Job 1:
According to the workshop announcement below, in what room is the event held?

"The Absurd"

Department: European Languages and Studies

Date and Time: May 4, 2018 | 9:00 AM-6:30 PM

Event Location: HG 1030

Event Details


A workshop organized by Professors Catherine Malabou, Peter Frei, and Christophe Litwin of the Department of European Languages and Studies.

We call absurd a system in which the inferences we draw from a certain set of premises contradict those very premises. Yet, what would happen if human existence were itself part of such a system? How would the life and the condition of humans be any different from the one we experience? In post-WW2 France these questions became so central in art, literature and philosophy, that the substantive “the absurd” was invented to refer to the works of a heterogeneous set of writers which featured among others Samuel Beckett, Albert Camus, Jean-Paul Sartre, Eugène Ionesco and Jean Genet. Indeed, they did not and could not rally around a cause that was not one, and therefore they did not form a movement. Yet they did take part in a diverse philosophical, literary and aesthetic moment, which was marked by the traumaticexperience of the two world wars and characterized by a profound sense of collapse of all the metaphysical foundations of the European continent's self-defining ideals of religion, culture, civilization and historical progress. They shared a somewhat common experience of impossible metaphysical reconciliation between the brutish factuality of existence and the human desire for meaning — a common experience of the inherent absurdity and irremediable sense of alienation of the human condition.  What would be the point of living if life was absurd, if it has no meaning?

Data excerpts:
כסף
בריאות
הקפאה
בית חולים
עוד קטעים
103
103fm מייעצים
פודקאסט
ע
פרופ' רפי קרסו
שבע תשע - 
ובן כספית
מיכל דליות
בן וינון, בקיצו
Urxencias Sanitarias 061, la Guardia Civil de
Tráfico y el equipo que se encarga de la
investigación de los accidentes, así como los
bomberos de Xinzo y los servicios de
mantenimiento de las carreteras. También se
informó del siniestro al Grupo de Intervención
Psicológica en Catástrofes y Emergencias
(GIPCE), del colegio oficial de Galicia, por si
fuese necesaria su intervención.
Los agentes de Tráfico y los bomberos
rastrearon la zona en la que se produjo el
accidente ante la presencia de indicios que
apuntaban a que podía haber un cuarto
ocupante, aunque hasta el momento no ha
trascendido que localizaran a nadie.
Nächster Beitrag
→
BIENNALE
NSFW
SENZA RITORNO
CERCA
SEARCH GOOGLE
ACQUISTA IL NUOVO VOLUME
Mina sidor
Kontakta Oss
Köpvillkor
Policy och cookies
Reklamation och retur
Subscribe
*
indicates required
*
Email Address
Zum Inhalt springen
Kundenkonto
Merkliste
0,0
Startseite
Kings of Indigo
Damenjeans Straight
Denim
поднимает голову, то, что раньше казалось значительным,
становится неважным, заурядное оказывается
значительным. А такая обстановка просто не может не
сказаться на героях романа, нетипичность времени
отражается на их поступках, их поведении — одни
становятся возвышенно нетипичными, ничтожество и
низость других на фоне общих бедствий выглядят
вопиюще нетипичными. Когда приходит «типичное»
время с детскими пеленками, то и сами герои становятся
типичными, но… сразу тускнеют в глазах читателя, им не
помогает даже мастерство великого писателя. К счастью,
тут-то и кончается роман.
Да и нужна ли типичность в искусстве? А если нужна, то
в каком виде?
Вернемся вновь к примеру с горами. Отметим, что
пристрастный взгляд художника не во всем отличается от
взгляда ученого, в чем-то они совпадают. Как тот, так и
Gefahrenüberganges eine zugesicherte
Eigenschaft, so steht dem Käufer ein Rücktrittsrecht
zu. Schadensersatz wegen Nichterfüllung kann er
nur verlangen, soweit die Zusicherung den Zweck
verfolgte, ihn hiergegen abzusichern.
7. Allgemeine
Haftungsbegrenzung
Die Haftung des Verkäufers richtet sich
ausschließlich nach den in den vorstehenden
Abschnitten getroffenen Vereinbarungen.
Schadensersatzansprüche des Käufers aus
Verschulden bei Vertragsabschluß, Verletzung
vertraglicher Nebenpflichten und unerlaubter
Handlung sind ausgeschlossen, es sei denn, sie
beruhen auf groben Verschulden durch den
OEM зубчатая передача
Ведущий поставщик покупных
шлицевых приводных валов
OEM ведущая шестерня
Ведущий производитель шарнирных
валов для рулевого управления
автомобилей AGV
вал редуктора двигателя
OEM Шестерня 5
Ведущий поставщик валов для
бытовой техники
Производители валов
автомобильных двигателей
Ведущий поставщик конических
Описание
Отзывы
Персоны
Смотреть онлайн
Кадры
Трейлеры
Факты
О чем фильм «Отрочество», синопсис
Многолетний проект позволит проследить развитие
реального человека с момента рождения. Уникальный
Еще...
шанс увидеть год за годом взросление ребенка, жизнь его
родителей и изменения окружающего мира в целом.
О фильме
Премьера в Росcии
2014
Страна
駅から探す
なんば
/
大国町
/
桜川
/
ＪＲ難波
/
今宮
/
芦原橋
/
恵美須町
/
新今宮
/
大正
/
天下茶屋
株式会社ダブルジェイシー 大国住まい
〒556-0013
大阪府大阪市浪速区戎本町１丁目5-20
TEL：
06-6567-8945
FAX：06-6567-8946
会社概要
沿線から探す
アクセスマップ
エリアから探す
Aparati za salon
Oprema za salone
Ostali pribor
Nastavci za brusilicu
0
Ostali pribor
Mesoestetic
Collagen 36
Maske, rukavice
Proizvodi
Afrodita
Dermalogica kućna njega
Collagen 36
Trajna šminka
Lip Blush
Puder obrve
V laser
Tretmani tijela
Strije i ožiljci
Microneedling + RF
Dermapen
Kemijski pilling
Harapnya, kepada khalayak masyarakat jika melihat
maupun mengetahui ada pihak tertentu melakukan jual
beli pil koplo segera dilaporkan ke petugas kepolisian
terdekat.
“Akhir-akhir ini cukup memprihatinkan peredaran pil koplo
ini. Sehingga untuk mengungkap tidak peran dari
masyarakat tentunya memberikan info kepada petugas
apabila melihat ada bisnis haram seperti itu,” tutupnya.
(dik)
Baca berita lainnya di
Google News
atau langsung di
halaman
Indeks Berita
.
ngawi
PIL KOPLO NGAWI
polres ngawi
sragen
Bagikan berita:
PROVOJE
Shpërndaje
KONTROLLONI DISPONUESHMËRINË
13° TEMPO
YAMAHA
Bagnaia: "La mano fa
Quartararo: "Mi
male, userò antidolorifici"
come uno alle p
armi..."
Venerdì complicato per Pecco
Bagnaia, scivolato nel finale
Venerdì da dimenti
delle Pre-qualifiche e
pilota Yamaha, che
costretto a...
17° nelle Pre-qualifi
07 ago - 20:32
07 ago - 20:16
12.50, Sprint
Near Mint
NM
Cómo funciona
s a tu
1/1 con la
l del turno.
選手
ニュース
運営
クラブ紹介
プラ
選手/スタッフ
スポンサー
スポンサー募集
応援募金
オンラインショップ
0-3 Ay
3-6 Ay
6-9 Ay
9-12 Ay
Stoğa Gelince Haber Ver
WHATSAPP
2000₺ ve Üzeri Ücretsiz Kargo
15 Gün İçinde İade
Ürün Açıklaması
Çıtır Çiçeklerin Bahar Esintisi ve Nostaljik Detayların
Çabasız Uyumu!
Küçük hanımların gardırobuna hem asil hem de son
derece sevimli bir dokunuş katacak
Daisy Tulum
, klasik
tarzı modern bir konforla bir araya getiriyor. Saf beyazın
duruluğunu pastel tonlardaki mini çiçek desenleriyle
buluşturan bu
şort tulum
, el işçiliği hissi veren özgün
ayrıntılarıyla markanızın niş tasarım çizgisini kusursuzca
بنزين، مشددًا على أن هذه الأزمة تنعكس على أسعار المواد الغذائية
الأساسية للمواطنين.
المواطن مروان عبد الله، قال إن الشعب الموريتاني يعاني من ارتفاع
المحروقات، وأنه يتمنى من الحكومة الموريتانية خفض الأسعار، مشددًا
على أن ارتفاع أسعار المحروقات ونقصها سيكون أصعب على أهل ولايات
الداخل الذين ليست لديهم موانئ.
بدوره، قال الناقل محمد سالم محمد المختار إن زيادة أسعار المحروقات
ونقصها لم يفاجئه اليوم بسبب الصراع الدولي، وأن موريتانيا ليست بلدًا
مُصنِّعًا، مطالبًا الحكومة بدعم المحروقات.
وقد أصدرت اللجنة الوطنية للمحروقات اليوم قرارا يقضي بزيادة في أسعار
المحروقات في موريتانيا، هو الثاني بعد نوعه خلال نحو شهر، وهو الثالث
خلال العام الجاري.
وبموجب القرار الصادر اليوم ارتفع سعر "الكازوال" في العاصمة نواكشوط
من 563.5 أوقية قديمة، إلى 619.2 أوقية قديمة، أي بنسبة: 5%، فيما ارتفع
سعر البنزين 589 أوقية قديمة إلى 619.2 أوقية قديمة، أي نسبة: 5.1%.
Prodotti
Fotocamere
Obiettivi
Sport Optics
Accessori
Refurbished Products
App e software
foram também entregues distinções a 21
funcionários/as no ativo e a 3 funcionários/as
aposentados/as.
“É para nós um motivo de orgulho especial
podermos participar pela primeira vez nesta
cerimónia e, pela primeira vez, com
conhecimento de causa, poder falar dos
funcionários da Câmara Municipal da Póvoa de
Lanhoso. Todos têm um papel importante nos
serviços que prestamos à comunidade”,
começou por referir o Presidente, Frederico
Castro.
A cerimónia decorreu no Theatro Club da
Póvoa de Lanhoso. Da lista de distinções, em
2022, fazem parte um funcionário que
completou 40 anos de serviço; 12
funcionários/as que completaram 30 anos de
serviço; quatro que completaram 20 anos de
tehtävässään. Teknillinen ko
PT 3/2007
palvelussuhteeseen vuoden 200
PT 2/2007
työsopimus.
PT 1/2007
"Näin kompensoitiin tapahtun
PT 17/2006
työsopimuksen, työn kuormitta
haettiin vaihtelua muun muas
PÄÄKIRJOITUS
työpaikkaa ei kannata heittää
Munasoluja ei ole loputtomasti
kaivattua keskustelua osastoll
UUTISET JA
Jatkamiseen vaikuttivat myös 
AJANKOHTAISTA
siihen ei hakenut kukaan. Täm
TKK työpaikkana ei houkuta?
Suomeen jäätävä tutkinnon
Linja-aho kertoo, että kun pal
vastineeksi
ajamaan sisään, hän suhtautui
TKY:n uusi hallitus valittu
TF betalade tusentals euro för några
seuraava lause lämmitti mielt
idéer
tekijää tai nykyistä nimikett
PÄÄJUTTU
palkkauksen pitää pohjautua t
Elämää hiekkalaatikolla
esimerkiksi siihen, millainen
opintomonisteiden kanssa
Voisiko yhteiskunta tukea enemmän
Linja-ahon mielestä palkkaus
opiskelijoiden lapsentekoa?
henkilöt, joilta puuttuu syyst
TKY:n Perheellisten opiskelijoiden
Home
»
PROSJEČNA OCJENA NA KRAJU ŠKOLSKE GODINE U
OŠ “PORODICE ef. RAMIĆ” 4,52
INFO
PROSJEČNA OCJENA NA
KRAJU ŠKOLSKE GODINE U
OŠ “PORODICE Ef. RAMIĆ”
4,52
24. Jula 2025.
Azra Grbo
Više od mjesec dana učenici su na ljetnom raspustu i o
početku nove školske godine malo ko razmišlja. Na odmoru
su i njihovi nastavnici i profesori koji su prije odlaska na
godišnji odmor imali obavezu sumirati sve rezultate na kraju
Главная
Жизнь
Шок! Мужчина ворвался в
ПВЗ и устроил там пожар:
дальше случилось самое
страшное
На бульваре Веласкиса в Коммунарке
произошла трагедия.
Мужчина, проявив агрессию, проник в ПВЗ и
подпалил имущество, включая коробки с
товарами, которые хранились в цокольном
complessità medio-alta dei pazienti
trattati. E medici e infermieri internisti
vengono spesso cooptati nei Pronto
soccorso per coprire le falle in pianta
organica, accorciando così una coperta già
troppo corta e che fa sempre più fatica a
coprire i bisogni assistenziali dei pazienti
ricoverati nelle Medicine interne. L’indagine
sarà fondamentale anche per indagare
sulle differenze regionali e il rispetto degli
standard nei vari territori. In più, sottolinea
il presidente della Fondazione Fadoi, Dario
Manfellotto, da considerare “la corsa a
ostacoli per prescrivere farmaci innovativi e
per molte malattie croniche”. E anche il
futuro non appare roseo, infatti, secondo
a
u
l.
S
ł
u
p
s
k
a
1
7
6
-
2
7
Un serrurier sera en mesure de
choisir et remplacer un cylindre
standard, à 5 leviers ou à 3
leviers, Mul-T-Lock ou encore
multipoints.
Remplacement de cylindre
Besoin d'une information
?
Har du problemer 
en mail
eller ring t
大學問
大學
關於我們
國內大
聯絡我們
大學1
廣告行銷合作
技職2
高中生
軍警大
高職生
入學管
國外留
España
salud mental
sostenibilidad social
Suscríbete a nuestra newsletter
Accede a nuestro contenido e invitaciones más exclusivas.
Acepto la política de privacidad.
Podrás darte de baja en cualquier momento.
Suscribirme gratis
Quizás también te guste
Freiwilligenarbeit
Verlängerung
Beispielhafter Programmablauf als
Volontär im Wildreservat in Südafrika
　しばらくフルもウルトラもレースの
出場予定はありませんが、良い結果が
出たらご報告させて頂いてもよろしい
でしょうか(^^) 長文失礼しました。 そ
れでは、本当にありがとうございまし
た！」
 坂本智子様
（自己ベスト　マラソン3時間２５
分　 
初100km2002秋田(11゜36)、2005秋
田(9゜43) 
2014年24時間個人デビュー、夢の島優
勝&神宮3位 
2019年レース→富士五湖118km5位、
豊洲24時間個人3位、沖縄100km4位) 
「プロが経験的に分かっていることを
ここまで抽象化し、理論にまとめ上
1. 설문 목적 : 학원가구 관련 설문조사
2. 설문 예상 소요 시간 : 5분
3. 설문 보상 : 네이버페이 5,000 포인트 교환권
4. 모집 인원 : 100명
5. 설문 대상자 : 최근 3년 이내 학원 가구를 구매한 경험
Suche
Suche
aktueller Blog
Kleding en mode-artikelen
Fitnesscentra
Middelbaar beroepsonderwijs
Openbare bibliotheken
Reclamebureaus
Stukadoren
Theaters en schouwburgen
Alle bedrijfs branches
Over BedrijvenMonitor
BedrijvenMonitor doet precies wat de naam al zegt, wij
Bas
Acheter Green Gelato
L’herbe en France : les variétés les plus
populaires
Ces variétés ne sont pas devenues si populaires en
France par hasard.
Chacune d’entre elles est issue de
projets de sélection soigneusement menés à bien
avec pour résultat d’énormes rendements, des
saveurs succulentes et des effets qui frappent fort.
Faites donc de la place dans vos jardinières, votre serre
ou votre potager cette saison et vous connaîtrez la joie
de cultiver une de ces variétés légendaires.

Job 2:
Print the records from their first line through the line containing "(GIPCE), del colegio", including both ends.

Your solution 1:
HG 1030

Your solution 2:
כסף
בריאות
הקפאה
בית חולים
עוד קטעים
103
103fm מייעצים
פודקאסט
ע
פרופ' רפי קרסו
שבע תשע - 
ובן כספית
מיכל דליות
בן וינון, בקיצו
Urxencias Sanitarias 061, la Guardia Civil de
Tráfico y el equipo que se encarga de la
investigación de los accidentes, así como los
bomberos de Xinzo y los servicios de
mantenimiento de las carreteras. También se
informó del siniestro al Grupo de Intervención
Psicológica en Catástrofes y Emergencias
(GIPCE), del colegio oficial de Galicia, por si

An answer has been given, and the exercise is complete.